I recently overheard a conversation between SQL Server Engine PM Boris Baryshnikov and SQL Server MVP Linchi Shea.
Linchi was curious about the documentation of SQL Server 2005 Upgrade Advisor which states that the behavior of SQL Server 2000 trace flags may have changed, and some may no longer exist in SQL Server 2005. It goes on to recommends that you should test the behavior of any trace flags that you may be using.
Boris responded that Microsoft plans to update the Knowledge Base articles that discuss trace flags with information that's still relevant for SQL Server 2005. So basically, you should beware if you make heavy use of SQL Server 2000 trace flags and then upgrade to SQL Server 2005. Things may not work as you initially expected.
There are two scenarios with a trace flag on SQL Server 2000. First, the flag is still available and unchanged.
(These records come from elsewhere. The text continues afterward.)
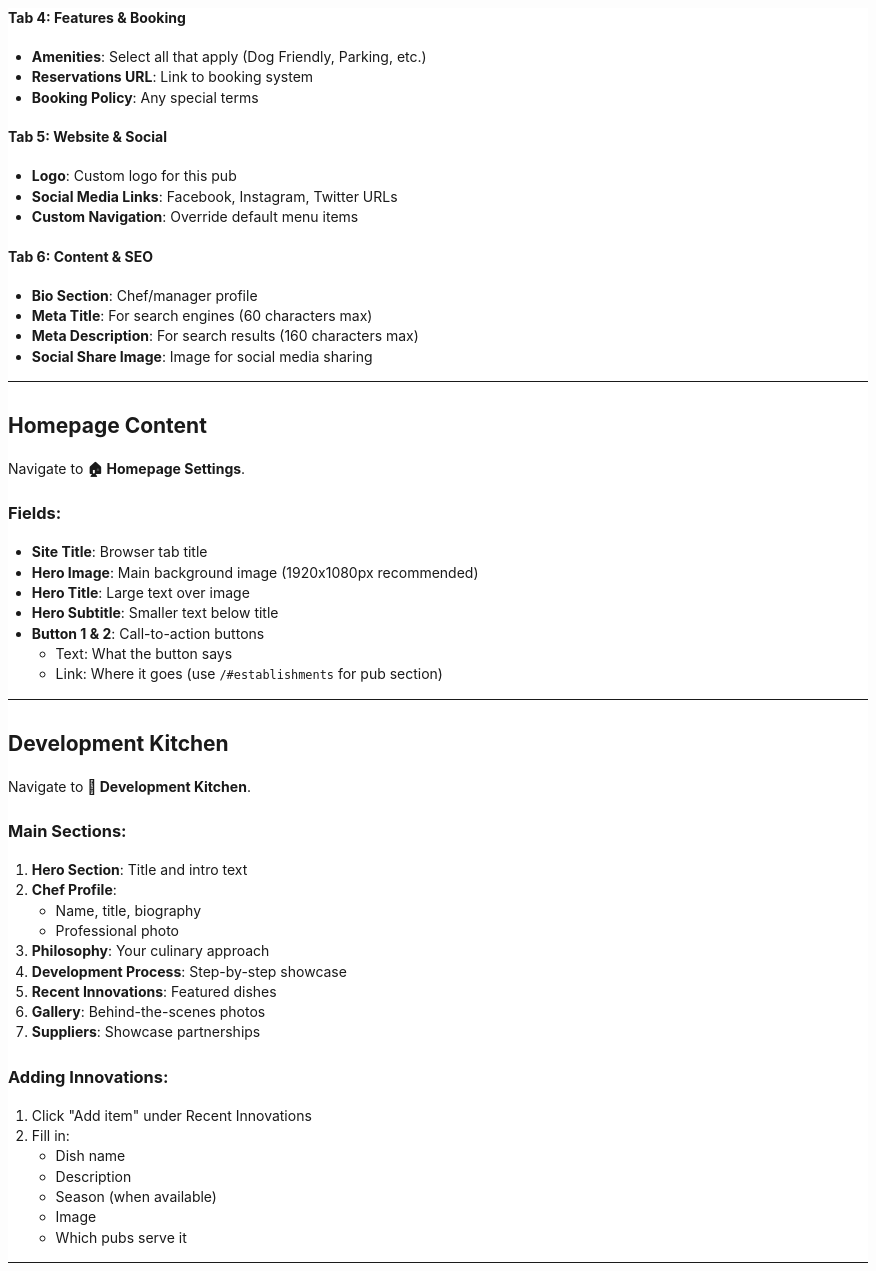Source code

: #### Tab 4: Features & Booking
- **Amenities**: Select all that apply (Dog Friendly, Parking, etc.)
- **Reservations URL**: Link to booking system
- **Booking Policy**: Any special terms

#### Tab 5: Website & Social
- **Logo**: Custom logo for this pub
- **Social Media Links**: Facebook, Instagram, Twitter URLs
- **Custom Navigation**: Override default menu items

#### Tab 6: Content & SEO
- **Bio Section**: Chef/manager profile
- **Meta Title**: For search engines (60 characters max)
- **Meta Description**: For search results (160 characters max)
- **Social Share Image**: Image for social media sharing

---

## Homepage Content

Navigate to **🏠 Homepage Settings**.

### Fields:
- **Site Title**: Browser tab title
- **Hero Image**: Main background image (1920x1080px recommended)
- **Hero Title**: Large text over image
- **Hero Subtitle**: Smaller text below title
- **Button 1 & 2**: Call-to-action buttons
  - Text: What the button says
  - Link: Where it goes (use `/#establishments` for pub section)

---

## Development Kitchen

Navigate to **🍴 Development Kitchen**.

### Main Sections:
1. **Hero Section**: Title and intro text
2. **Chef Profile**: 
   - Name, title, biography
   - Professional photo
3. **Philosophy**: Your culinary approach
4. **Development Process**: Step-by-step showcase
5. **Recent Innovations**: Featured dishes
6. **Gallery**: Behind-the-scenes photos
7. **Suppliers**: Showcase partnerships

### Adding Innovations:
1. Click "Add item" under Recent Innovations
2. Fill in:
   - Dish name
   - Description
   - Season (when available)
   - Image
   - Which pubs serve it

---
This might be a problem in some rare situations when the underlying behavior of SQL Server 2005 is a lot different from the behavior of SQL Server 2000. Second, the trace flag is obsolete because the flag behavior has become a part of the product or Microsoft changed internal design so much that it just no longer applicable.
You can also read more about this in the Microsoft SQL Server Setup help file under the topic of Breaking Changes:
The time at which global trace flags set by a session takes effect in other sessions has changed in SQL Server 2005 compared to SQL Server 2000. In SQL Server 2000, a trace flag set in session A does not take effect automatically in an already existing session B; instead, it takes effect ONLY after the first time any trace flag is set in session B. This non-deterministic behavior has been fixed in SQL Server 2005 to be more deterministic. In SQL Server 2005, global trace flags set in session A get set immediately in other concurrent sessions.
Oh, and there is one more change for trace flags in SQL Server 2005. They can be specified as either local (new in SQL Server 2005) or global (as in SQL Server 2000) using an additional argument in dbcc traceon(...). If the second argument is not specified, the default value is local in SQL Server 2005, but is always global in SQL Server 2000.
Finally, when relying on trace flags in SQL Server 2005 be sure to set the trace flags using the command line wherever possible.